───── INPUT FOR THIS TASK ─────

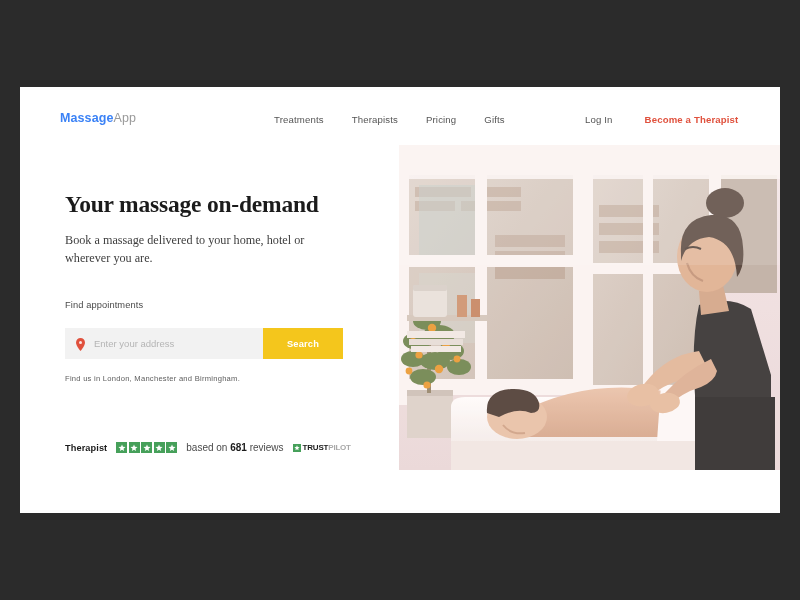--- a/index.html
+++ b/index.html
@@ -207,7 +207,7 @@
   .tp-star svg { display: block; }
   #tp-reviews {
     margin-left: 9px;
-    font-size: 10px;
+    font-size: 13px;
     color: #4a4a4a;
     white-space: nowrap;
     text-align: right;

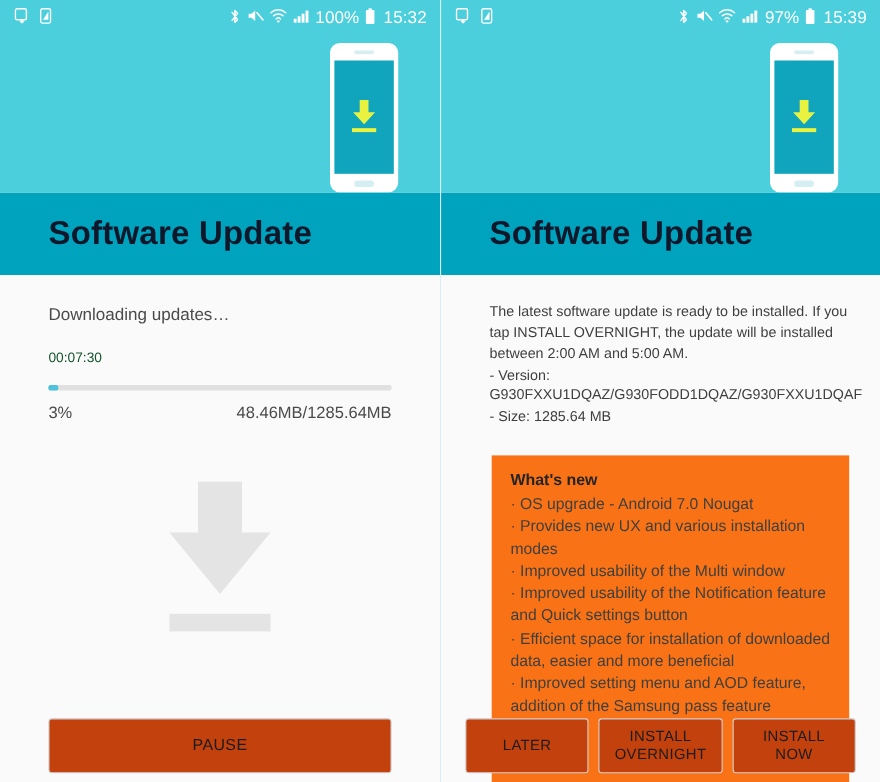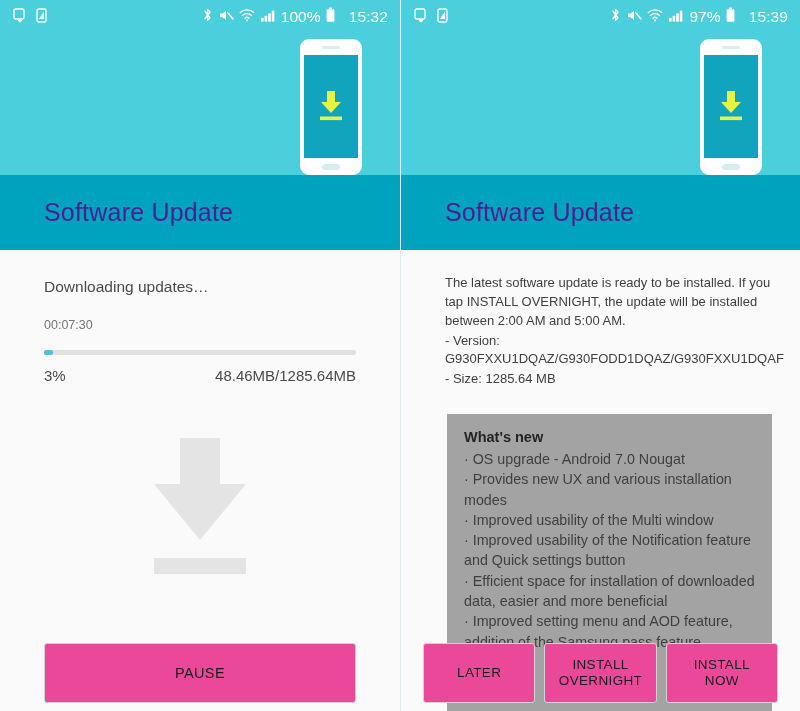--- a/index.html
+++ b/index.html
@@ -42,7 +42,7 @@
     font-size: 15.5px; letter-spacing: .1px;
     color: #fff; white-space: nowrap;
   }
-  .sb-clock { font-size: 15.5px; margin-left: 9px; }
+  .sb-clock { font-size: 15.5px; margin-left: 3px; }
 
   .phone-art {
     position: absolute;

─────

**PROBLEM TO SOLVE**:
Within the records, filter for lines that contain the word "space" and show each one.

**WRITTEN RESPONSE**:
     white-space: nowrap;
     color: #fff; white-space: nowrap;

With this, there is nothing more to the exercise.